I want you all to know that an Arab Muslim from Tunis proposed the Theory of Evolution near 600 years before Charles Darwin even took his first breath. Don’t let them erase you.
his name is Ibn Khaldun
Also, it was not the apple falling from a tree that made Issac Newton “discover” gravity. He was reading the books of Ibn Al Haytham, an Arab Muslim from Iraq, who pioneered the scientific method, discovered gravity and wrote about the laws governing the movement of bodies (now known as Newtons three laws of motion) some 600 years before Newton existed. Without him, modern science as we know it wouldn’t exist. Read on him. His achievements are far greater than what I’ve just mentioned here.
#no offense but arabs literally invented chemistry and algebra and we came up with the concept of the camera #the cataract operation that’s still practiced today was invented by an Arab #we created alchemy and the wright brothers used abbas ibn firnas’ findings and writings to build on to create a plane #I could go on and on and on #pls don’t erase our scientific history
I reblog this post every time I see it
We fucking replaced a Muslim scientist with an apple?
In the middle ages, THE place to go for an education was the middle East, or, failing that, Spain. The Muslim world didn’t have the same limits placed on scientific inquiry that the Christian world did, and since they were willing to look at more than just Aristotole and actually compare texts to the observable world, they had some incredible scientific and mathematical advancements. And street lights and toilets. I mean theories and algebra are great and all, but street lights and toilets. In the 12th century. Also medical advancements, and fewer rules against women studying. Hell, women *should* be the ones studying the female body, would you rather a woman see your female relatives, or some old man? Would you rather have someone who lives in the same kind of body, or one who has no first hand idea what the parts can do?
Europeans erased centuries of knowledge from the East because of fear. When we “rediscovered” it, we were still too egotistical to admit that non-whites could have been smarter, so we invented our own mythology.
Bring credit back where it’s due. Honor the true pioneers.

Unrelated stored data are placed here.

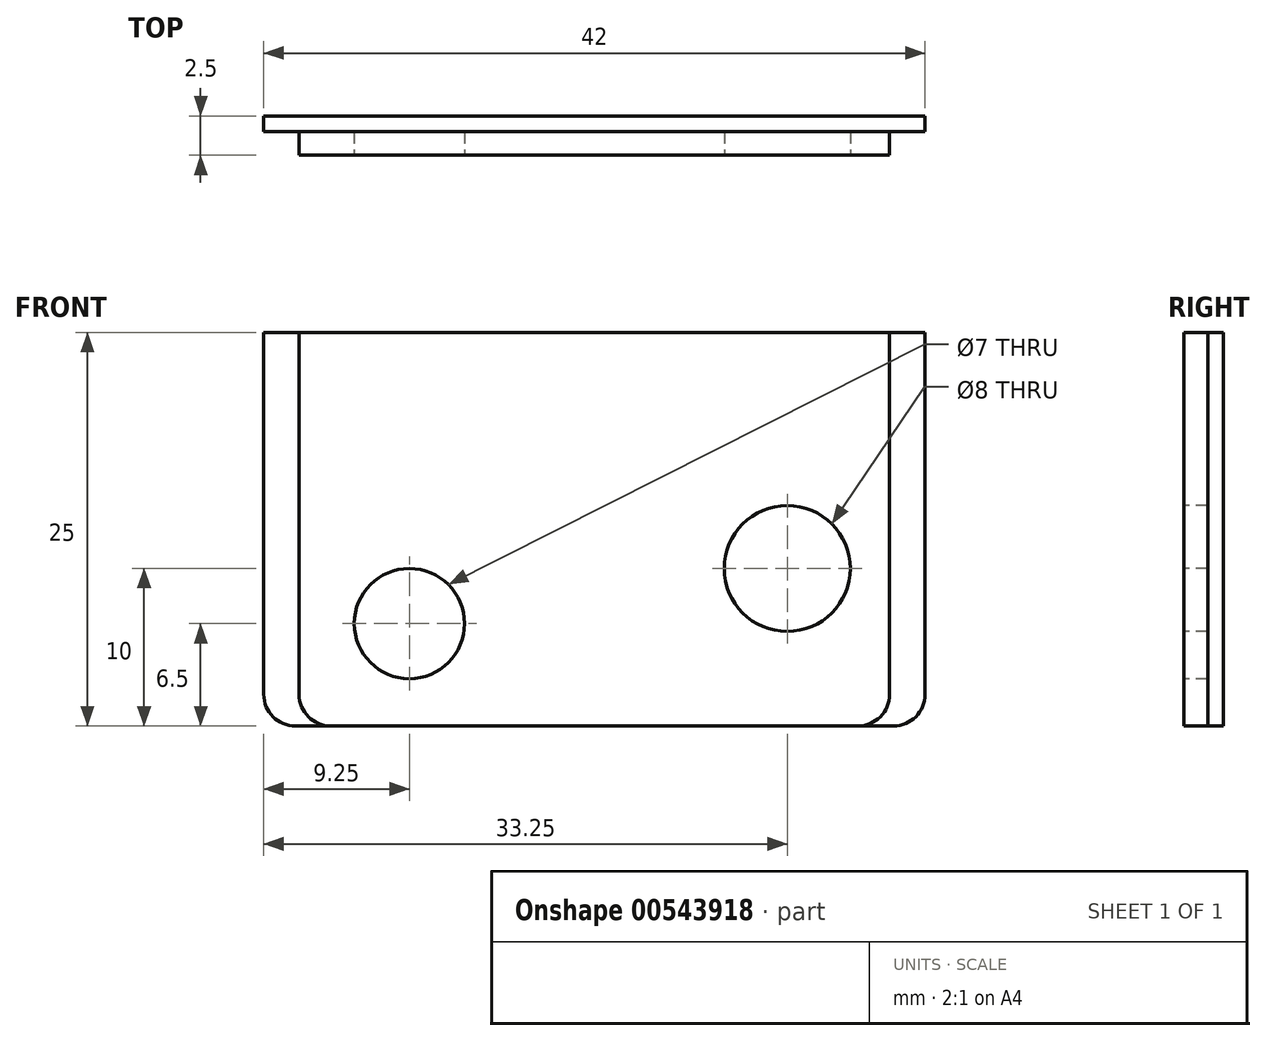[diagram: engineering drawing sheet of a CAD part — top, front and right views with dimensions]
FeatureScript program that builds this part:
annotation { "Feature Type Name" : "Feature", "Feature Type Description" : "" }
export const myFeature = defineFeature(function(context is Context, id is Id, definition is map)
    precondition{}
    {
        {
            var Q0;
            Q0=qCreatedBy(makeId("Front.planeOp"),FACE);
            var sketch = newSketch(context, id + "F0", { "sketchPlane" : qUnion([Q0])});
            skLineSegment(sketch, "E0.bottom", {"start": v(2, 0) * mm, "end": v(40, 0) * mm});
            skLineSegment(sketch, "E0.top", {"start": v(0, 25) * mm, "end": v(42, 25) * mm});
            skLineSegment(sketch, "E0.left", {"start": v(0, 2) * mm, "end": v(0, 25) * mm});
            skLineSegment(sketch, "E0.right", {"start": v(42, 2) * mm, "end": v(42, 25) * mm});
            skPoint(sketch, "E1.visualSharp", {"position": v(0, 0) * mm});
            skArc(sketch, "E1.filletArc", {"start": v(0, 2) * mm, "mid": v(0.59, 0.59) * mm, "end": v(2, 0) * mm});
            skPoint(sketch, "E2.visualSharp", {"position": v(42, 0) * mm});
            skArc(sketch, "E2.filletArc", {"start": v(40, 0) * mm, "mid": v(41.41, 0.59) * mm, "end": v(42, 2) * mm});
            skSolve(sketch);
        }
        {
            var Q0;
            Q0=qSketchRegion(id+"F0",true);
            extrude(context, id + "F1", {"entities" : qUnion([Q0]), "depth" : 1 * mm, "offsetDistance" : 25 * mm});
        }
        {
            var Q0;
            Q0=makeQuery(id+"F1.opExtrude","CAP_FACE",FACE,{"disambiguationData":[OSD([sQuery(id+"F0.wireOp",EDGE,"E0.bottom"),sQuery(id+"F0.wireOp",EDGE,"E0.top"),sQuery(id+"F0.wireOp",EDGE,"E0.left"),sQuery(id+"F0.wireOp",EDGE,"E0.right")])],"isStart":false});
            var sketch = newSketch(context, id + "F2", { "sketchPlane" : qUnion([Q0])});
            skLineSegment(sketch, "E3.bottom", {"start": v(2.25, 25) * mm, "end": v(39.75, 25) * mm});
            skLineSegment(sketch, "E3.top", {"start": v(4.25, 0) * mm, "end": v(37.75, 0) * mm});
            skLineSegment(sketch, "E3.left", {"start": v(2.25, 25) * mm, "end": v(2.25, 2) * mm});
            skLineSegment(sketch, "E3.right", {"start": v(39.75, 25) * mm, "end": v(39.75, 2) * mm});
            skPoint(sketch, "E4", {"position": v(21, 25) * mm});
            skPoint(sketch, "E5.visualSharp", {"position": v(2.25, 0) * mm});
            skArc(sketch, "E5.filletArc", {"start": v(2.25, 2) * mm, "mid": v(2.84, 0.59) * mm, "end": v(4.25, 0) * mm});
            skPoint(sketch, "E6.visualSharp", {"position": v(39.75, 0) * mm});
            skArc(sketch, "E6.filletArc", {"start": v(37.75, 0) * mm, "mid": v(39.16, 0.59) * mm, "end": v(39.75, 2) * mm});
            skSolve(sketch);
        }
        {
            var Q0;
            Q0=qSketchRegion(id+"F2",true);
            extrude(context, id + "F3", {"entities" : qUnion([Q0]), "depth" : 1.5 * mm});
        }
        {
            var Q0;
            Q0=makeQuery(id+"F3.opExtrude","CAP_FACE",FACE,{"disambiguationData":[OSD([sQuery(id+"F2.wireOp",EDGE,"E3.bottom"),sQuery(id+"F2.wireOp",EDGE,"E3.top"),sQuery(id+"F2.wireOp",EDGE,"E3.left"),sQuery(id+"F2.wireOp",EDGE,"E3.right"),sQuery(id+"F2.wireOp",EDGE,"E5.filletArc"),sQuery(id+"F2.wireOp",EDGE,"E6.filletArc")])],"isStart":false});
            var sketch = newSketch(context, id + "F4", { "sketchPlane" : qUnion([Q0])});
            skCircle(sketch, "E7", {"center": v(33.25, 10) * mm, "radius": 4 * mm});
            skCircle(sketch, "E8", {"center": v(9.25, 6.5) * mm, "radius": 3.5 * mm});
            skSolve(sketch);
        }
        {
            var Q0;
            Q0 = qSketchRegion(id + "F4", true);
            extrude(context, id + "F5", {"entities" : qUnion([Q0]), "operationType" : NewBodyOperationType.REMOVE, "endBound" : BoundingType.UP_TO_NEXT, "oppositeDirection" : true, "depth" : 25 * mm, "offsetDistance" : 25 * mm});
        }
    });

There seems to be some confusion and oversimplification going on here. Ibn Khaldun was a sociologist and political philosopher. According to this article, the guy who came up with the idea of evolution was al-Jahith or al-Jahiz, who speculated about how the “struggle for existence” in the natural world would give rise to something like natural selection.
I scanned the Wikipedia article on Ibn al-Haytham, and while it does say his theories of optics influenced Kepler and Newton, and that he was one of the first to write about the scientific method, it doesn’t say anything about gravitational theory. What it does say is that he systematically used geometric principles in his scientific work and that he favored applying the same physical laws to celestial bodies as to earthly bodies, which was an improvement on Aristotle and Ptolemy, and was what ultimately enabled Galileo and Newton to make the breakthroughs in mathematical physics that they did.
But it’s also an oversimplification to say that Darwin “discovered evolution” or that Newton “discovered gravity,” because a lot of people in Europe and elsewhere had come up with the idea that more “advanced” animals had somehow evolved from more “primitive” ones, and a lot of people had come up with theories about why heavy bodies fall downward toward the center of the earth. What Newton did that was genuinely new was come up with a mathematical law describing the mutual attraction between things with mass and show how it explained the movements of the celestial bodies as we see them from Earth. This depended on a lot of previous achievements, including Copernicus’s heliocentric theory – which seems to have relied on measurements and mathematical models made by the 14th-century Syrian astronomer Ibn al-Shatir – and some of the more general methodological principles laid down by Ibn al-Haytham and, later, Bacon and Galileo. But that doesn’t mean he was just reinventing the wheel.
Similarly, Darwin’s achievement was to make the idea of evolution by natural selection more precise and provide observational data to back it up. Of course he had influences and forerunners that he may or may not have been aware of.
There’s a tendency on this website to overcorrect the picture that a lot of westerners get in school – that every important scientific discovery was made in Europe and that these discoveries sprang fully formed out of the heads of a few white male geniuses – by claiming that, on the contrary, every theory or invention credited to a white man was actually just a rediscovery or theft of something previously discovered/invented by a non-white person (or sometimes a woman). It is important to give credit to the non-white people and women of all races who have made advances in the history of science, technology, and philosophy, and to recognize their influence on the white men who usually get all the credit. It’s also important to recognize that you can do genuinely important things by building on the work of others who came before you.